目まぐるしいスピードで変化する外部環境と顧客ニーズに、対応しないといけない。
昨年からはコロナの影響で、事業活動も大幅に制限されています。
そのうえ我々消費者が製品やサービスを選ぶ基準が変わってきており、使用する原材料やエネルギーの生産方法にまで細心の注意を払わないといけません。
消費者庁が消費者への啓蒙を行っているウェブサイトでは、『エシカル消費(倫理的消費)』について紹介されています。
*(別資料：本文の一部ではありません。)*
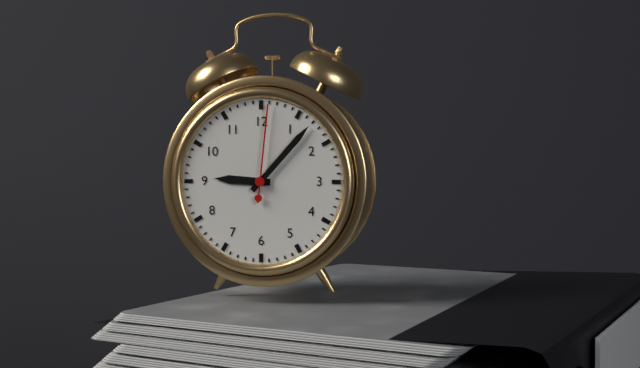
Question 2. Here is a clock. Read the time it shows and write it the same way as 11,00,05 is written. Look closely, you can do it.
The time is 9,07,01
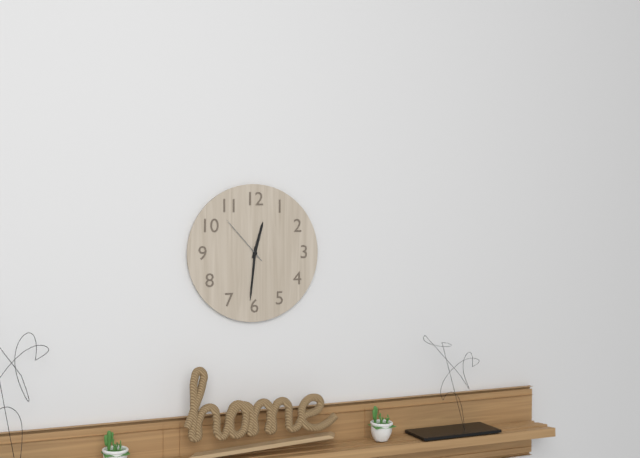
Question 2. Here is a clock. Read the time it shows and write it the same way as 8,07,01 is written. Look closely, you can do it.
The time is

エシカル(※)消費とは、地域の活性化や雇用などを含む、人・社会・地域・環境に配慮した消費行動のことです。私たち一人一人が、社会的な課題に気付き、日々のお買物を通して、その課題の解決のために、自分は何ができるのかを考えてみること、これが、エシカル消費の第一歩です。 (※)エシカル=倫理的・道徳的
消費者庁 エシカル消費特設サイト
単純に品質や機能、デザイン性と値段だけではなく、原材料を含めた製造過程における労働環境や自然への配慮まで気にする顧客(消費者)が増えてきているのです。
デジタルの世界にも環境保護!?
デジタル化が進むとペーパーレスも進み、自然にもよさそうな気がします。
ただしデジタル業界にも、環境問題は付いて回るようになっています。
まずデジタルに欠かせないのが、『半導体』です。
家電や自動車などあらゆるモノのデジタル化に伴い需要が増加しており、外交問題などとも相まって、世界中で半導体不足が問題になっています。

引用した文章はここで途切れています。